Collection and analysis of semantic artefacts. The diagram shows the collection of semantic artefacts and their metadata using 17 catalogues and a Google search. The “MOD 2.0” was used to harmonise the metadata properties analysed in the study. The analyses included an evaluation of topics’ coverage, FAIRness and management.

Table 2 provides an overview of the exposed properties considered within this analysis for the 17 semantic catalogues used to compile the list of semantic artefacts.

Data analysis and data visualisation were performed in the R-Studio interface, R engine version 4.3.049 (Fig. 7).

Data manipulation was carried out with the packages dplyr v.1.1.250, tidyverse v.2.0.051, tidyr v.1.2.052, and reshape v.2153. To find the most frequent topics covered by the semantic artefacts gathered herein, a text mining analysis was carried out on the full title of the semantic artefacts and their descriptions by using tm package v.0.7-1154. The package wordcloud v.2.655 was used to display results of text mining analysis performed on titles. To clean the text, the functions removePunctuation, removeNumbers, stripWhitespace, and content_transformer within tm were used, respectively, to eliminate punctuation marks, numbers, and extra white spaces and to convert all letters to lowercase. The tm function removeWords was applied to remove stopwords and common words such as semantic, ontology, thesaurus, vocabulary, glossary, terms, and terminology as well as project-specific words such as NERC, Argo, SeaDataNet etc.

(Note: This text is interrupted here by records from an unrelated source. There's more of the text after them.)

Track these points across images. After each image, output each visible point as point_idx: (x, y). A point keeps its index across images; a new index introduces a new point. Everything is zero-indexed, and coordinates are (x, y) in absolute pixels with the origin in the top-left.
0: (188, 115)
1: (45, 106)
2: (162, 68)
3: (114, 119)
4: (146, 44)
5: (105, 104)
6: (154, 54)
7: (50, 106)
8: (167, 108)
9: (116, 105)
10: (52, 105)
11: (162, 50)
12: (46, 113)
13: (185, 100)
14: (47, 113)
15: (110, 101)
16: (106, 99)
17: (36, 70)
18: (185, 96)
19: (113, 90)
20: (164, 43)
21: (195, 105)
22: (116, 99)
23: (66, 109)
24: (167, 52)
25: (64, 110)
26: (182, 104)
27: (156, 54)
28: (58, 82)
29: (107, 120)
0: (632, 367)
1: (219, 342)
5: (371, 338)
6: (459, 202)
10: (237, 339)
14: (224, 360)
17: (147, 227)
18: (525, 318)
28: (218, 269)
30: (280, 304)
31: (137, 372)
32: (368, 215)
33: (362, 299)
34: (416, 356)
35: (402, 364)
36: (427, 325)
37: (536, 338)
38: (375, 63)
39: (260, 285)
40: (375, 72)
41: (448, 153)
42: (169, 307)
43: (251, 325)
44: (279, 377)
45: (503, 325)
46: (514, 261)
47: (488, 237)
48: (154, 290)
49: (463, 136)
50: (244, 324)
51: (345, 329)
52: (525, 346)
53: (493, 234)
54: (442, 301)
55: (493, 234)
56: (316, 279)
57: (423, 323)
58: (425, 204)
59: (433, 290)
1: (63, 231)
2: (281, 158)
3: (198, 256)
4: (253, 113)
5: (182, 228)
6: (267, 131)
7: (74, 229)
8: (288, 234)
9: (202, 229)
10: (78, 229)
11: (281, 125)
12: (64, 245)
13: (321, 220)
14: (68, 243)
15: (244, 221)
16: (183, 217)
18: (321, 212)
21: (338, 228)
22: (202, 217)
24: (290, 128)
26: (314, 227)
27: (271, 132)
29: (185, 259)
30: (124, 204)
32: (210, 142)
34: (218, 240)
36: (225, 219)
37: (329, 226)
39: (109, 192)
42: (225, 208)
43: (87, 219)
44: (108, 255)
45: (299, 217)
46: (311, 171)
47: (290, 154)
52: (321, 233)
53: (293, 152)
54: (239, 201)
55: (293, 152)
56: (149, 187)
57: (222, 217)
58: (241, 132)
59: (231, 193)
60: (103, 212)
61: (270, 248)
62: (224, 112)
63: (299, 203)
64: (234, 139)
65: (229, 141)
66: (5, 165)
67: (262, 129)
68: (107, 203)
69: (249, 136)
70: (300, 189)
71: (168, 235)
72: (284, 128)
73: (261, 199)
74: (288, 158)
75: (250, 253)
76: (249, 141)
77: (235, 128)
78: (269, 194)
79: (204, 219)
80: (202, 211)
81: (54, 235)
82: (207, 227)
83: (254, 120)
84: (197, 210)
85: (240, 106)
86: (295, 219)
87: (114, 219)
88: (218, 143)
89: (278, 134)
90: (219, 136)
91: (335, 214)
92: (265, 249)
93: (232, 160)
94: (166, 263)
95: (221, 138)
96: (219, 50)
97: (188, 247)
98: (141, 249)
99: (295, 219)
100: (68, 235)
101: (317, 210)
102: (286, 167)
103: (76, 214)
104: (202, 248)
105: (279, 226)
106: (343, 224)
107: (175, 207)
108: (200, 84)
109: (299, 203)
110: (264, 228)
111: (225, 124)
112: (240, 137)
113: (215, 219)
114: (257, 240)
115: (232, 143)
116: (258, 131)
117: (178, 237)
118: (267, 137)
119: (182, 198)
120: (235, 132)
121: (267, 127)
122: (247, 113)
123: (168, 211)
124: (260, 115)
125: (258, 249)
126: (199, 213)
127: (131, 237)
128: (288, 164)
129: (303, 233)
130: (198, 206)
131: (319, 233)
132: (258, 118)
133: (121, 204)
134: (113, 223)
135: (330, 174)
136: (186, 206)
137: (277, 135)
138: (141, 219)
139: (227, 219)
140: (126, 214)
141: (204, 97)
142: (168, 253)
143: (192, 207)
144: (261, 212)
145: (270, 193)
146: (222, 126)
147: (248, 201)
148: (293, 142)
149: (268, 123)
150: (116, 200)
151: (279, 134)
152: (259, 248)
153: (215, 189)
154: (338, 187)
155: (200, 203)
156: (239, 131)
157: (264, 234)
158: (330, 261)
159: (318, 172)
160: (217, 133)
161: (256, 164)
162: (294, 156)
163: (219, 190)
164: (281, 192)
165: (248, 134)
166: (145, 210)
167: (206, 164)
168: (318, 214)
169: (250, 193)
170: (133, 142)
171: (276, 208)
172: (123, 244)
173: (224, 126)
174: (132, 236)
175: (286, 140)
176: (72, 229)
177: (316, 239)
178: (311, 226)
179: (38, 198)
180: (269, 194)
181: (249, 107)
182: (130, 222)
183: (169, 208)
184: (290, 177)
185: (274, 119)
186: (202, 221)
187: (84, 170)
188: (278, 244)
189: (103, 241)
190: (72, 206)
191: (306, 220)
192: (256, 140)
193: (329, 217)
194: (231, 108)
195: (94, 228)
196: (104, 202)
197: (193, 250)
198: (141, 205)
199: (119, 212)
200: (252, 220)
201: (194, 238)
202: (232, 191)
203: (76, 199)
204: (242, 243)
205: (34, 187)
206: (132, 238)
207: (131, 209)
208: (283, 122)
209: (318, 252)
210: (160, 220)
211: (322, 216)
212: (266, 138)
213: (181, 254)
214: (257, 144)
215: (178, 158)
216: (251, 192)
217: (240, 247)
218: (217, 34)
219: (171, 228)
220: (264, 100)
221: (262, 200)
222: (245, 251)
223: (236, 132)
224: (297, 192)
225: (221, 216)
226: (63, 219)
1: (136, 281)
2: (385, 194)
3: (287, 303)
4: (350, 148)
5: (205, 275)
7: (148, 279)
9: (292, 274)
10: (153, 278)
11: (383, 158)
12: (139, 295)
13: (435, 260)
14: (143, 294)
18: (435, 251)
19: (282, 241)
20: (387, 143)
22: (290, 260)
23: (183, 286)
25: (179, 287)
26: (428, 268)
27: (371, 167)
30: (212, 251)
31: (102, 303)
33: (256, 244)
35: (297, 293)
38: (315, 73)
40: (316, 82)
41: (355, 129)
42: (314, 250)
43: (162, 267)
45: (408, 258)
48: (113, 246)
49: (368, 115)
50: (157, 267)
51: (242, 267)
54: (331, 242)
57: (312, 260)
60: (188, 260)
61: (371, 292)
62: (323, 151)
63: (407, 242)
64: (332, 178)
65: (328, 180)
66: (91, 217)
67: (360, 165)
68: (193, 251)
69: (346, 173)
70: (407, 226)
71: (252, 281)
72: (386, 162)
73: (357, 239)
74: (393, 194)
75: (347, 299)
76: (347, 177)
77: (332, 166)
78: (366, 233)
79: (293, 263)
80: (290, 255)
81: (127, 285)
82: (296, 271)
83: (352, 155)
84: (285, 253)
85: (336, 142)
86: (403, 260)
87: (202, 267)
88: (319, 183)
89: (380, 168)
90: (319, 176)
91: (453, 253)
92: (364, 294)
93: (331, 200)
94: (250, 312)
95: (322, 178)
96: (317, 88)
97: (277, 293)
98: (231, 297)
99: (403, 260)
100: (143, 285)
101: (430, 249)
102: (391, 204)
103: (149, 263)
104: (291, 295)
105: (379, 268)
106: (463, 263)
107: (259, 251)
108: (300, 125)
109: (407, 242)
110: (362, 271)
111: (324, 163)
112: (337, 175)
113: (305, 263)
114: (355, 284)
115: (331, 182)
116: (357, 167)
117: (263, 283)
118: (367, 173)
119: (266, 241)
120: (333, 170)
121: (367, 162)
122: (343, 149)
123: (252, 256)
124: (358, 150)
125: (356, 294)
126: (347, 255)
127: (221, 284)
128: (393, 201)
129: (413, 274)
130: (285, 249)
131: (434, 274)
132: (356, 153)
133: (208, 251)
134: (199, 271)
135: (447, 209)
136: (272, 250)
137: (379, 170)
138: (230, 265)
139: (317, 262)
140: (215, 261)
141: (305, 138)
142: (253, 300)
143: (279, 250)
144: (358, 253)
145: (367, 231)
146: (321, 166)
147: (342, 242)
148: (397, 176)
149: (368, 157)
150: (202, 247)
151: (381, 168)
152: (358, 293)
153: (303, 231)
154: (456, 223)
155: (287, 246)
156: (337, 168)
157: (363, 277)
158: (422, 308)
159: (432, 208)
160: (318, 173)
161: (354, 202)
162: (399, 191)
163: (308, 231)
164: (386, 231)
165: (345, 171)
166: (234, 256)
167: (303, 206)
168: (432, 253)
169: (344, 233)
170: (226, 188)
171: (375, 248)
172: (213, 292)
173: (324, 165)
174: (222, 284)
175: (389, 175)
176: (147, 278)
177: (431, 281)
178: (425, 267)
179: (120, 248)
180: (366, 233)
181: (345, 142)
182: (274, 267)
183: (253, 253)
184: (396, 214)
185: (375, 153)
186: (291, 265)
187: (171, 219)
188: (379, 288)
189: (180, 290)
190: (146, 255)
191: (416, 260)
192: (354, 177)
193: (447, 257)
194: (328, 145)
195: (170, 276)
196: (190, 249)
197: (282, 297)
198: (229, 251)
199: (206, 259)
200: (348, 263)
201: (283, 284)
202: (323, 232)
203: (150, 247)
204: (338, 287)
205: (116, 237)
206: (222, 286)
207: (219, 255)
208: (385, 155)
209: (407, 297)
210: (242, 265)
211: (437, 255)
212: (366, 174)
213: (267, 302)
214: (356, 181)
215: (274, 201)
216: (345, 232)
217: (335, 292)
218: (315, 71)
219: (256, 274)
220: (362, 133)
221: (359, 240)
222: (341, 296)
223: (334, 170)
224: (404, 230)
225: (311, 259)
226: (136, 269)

As for the versioning analysis, only the semantic artefacts shared with a specified version among at least two catalogues were considered. To calculate the versions’ alignment across semantic catalogues, the number of times in which the resource had a unique version value was counted and, such value, was then divided by the number of catalogues in which the resource was available. The resulting values ranged between 0 and 1, whereby 0 represented a perfect alignment between versions of the same semantic artefact across different semantic catalogues and 1 represented the maximum misalignment of versions, i.e. all catalogues in which the same resource was available had different versions of that semantic artefact. Notably, when version formats of the same semantic artefact were not directly comparable, versions were also considered misaligned (e.g. instances in which version number and date were used in different catalogues as versions of the same resource).

Lastly, images were plotted using ggplot2 v.3.4.256 and the packages treemapify v.2.557. and ggvenn v.0.1.1058 were used respectively for the treemaps and the Venn diagram. The waffle chart was generated using waffle v.1.0.159 and hrbrthemes v.0.8.060.